Substituting $n=3$ into Equation (8) and rewriting the Jacobian matrix in the $O-xyz$ coordinate system lead to:

$${\dot{\theta }}_1=J_1{}^{-1}{J}_{2}v=Jv, i=1,2,3$$

(25)

where $J_1=diag\left[\begin{array}{ccc}{l}_1{w}_1{}^T(v_1\times u_1)& l_1{w}_2{}^T(v_2\times u_2)& l_1{w}_3{}^T(v_3\times u_3)\end{array}\right]$ and $J_2={\left[\begin{array}{ccc}{w}_1& w_2& w_3\end{array}\right]}^T$.

By examining Equations (11) and (18), the ITA and CTA of the Delta robot can be given as:

$$\cos {\alpha }_i=\frac{w_i{}^T(v_i\times u_i)}{\left|v_i\times u_i\right|}, i=1,2,3$$

(26)

$$\cos {\beta }_{23}=\frac{w_1{}^T(w_2\times w_3)}{\left|w_2\times w_3\right|},\cos {\beta }_{31}=\frac{w_2{}^T(w_3\times w_1)}{\left|w_3\times w_1\right|},\cos {\beta }_{12}=\frac{w_3{}^T(w_1\times w_2)}{\left|w_1\times w_2\right|}$$

(27)

The normalized geometrical parameters of the Delta robot are $l_1=1$, $e=0.4$, $H=1.9$ and $h=0.7$.

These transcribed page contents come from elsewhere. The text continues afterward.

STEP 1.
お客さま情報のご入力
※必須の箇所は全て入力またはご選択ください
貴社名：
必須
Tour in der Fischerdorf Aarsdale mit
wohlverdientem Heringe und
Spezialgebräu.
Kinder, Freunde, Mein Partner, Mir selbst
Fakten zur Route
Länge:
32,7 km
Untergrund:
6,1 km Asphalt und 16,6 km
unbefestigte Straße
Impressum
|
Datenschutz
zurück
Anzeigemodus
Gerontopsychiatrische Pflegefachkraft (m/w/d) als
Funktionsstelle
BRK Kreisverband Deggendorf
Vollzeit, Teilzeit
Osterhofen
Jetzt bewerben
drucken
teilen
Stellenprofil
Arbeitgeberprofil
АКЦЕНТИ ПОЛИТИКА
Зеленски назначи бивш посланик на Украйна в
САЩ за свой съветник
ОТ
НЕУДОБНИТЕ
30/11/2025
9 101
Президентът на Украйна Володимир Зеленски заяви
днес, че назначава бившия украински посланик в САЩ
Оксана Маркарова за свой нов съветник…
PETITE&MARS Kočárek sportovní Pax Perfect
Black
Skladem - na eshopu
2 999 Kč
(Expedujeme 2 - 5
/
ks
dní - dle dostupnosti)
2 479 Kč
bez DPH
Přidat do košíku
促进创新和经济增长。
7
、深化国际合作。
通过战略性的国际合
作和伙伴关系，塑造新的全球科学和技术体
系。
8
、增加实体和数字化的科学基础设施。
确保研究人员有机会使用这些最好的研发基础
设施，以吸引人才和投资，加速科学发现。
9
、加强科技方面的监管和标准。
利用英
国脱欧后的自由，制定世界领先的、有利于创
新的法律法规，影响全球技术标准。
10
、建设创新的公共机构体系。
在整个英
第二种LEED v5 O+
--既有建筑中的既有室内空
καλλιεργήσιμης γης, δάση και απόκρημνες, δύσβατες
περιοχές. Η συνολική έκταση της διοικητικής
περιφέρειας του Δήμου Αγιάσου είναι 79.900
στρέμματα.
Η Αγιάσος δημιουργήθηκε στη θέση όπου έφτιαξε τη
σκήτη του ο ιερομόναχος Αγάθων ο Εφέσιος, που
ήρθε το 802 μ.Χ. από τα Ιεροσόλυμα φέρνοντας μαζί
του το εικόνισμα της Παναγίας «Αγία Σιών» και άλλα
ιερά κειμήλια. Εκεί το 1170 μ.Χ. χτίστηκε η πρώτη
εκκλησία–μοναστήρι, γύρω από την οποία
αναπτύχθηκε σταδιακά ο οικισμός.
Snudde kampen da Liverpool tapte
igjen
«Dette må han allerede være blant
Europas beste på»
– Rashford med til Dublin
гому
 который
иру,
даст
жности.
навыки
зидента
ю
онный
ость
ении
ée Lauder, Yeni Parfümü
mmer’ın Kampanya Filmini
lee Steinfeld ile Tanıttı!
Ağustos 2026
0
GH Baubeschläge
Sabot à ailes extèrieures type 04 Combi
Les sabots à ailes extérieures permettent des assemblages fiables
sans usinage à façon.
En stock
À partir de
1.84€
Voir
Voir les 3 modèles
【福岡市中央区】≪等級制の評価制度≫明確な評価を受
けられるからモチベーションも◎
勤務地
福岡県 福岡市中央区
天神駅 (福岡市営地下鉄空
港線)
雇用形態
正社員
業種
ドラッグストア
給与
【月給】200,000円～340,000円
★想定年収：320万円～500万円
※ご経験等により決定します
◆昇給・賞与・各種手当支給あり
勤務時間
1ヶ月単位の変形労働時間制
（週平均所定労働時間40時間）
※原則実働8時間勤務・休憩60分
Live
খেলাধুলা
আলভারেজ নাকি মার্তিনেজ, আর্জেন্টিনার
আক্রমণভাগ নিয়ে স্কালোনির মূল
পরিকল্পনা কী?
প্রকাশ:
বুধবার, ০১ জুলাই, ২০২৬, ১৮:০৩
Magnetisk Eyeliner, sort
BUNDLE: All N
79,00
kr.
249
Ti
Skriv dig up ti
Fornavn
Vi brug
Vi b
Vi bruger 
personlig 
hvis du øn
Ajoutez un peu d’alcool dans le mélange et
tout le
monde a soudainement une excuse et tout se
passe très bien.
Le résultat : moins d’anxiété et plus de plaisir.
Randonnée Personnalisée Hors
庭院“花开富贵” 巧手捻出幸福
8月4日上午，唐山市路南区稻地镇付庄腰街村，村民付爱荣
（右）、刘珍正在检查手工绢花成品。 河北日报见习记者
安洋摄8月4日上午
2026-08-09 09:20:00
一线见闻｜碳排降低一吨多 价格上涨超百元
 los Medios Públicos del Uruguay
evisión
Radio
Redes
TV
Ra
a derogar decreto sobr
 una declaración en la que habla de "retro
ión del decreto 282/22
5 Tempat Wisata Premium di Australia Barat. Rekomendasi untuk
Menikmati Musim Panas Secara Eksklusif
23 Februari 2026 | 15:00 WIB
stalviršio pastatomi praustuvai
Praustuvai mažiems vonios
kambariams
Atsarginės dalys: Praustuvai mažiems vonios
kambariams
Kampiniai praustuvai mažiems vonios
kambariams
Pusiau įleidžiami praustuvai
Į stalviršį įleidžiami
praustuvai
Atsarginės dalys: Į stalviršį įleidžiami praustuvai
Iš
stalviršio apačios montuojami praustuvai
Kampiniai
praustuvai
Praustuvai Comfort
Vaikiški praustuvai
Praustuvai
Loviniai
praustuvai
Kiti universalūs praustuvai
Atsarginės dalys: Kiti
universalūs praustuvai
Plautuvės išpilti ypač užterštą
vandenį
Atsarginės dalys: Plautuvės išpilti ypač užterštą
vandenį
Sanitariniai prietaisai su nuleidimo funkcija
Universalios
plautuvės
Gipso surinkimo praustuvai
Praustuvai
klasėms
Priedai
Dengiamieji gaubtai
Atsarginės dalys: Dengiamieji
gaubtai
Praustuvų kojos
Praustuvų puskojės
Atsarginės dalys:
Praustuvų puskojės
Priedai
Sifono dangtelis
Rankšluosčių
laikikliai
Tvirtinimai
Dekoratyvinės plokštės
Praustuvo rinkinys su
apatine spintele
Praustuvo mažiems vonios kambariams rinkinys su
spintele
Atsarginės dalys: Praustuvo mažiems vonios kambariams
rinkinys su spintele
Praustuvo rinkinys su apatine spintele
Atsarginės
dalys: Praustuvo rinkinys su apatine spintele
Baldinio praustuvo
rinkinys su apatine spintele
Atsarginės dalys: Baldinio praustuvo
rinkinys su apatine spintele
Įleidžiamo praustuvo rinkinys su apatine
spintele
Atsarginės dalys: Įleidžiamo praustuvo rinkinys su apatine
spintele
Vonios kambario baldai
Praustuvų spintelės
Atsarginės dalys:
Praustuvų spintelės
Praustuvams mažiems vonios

Since the workspace of the Delta robot is a space volume rather than a plane, it is better to investigate the distribution algorithm of $\kappa$, the maximum ITA (${\alpha }_{\max }=\max (\begin{array}{ccc}{\alpha }_1& {\alpha }_2& {\alpha }_3\end{array})$) and the maximum CTA (${\beta }_{\max }=\max (\begin{array}{ccc}{\beta }_{12}& {\beta }_{23}& {\beta }_{31}\end{array})$) with a given $H$, by which the moving platform is restrained to have motion only on the horizontal plane. As shown in Figure 7, the variation in $\kappa$ is extremely similar to that in ${\beta }_{\max }$, no matter what value $H$ may take, which is similar to the relationship analyzed in the Diamond robot. However, it can be seen from Figure 7b that the variation in ${\alpha }_{\max }$ changes violently with the decrease in $H$. Furthermore, it can be concluded that a bad ITA may still be taken even if the condition number is fine throughout the workspace. In other words, the condition number cannot thoroughly depict the distance from the singularity of parallel robots. Therefore, it may not be very suitable for merely taking the condition number or its modified versions as a performance index of parallel robots for performance evaluation or optimal design. Then, it is necessary to introduce the ITA and CTA into the optimal design of parallel robots. Figure 8 and Figure 9 exactly justify the above analysis and prove that all of these characteristic parameters nearly play the same role in determining a better-conditioned workspace.

5. Conclusions

It may not be appropriate to only use the condition number or its modified version as the performance index for the performance evaluation or optimization design of parallel robots. Therefore, this paper investigates two transmission angles for the optimization design of parallel manipulators. By analyzing the kinematic singularity of the Diamond and Delta parallel manipulators, two kinds of angles are proposed to evaluate the kinematic performance of parallel manipulators. Then, simulation studies for evaluating the kinematic performance of the two kinds of parallel manipulators are conducted to verify the effectiveness of the proposed transmission angle. It indicates that the defined angles are well characterized compared with the condition number of the Jacobian matrices in evaluating the kinematic performance of the parallel manipulator and determining the workspace. The two transmission angles defined in this paper not only allow the parallel robots to have better motion performance but also achieve a better workspace.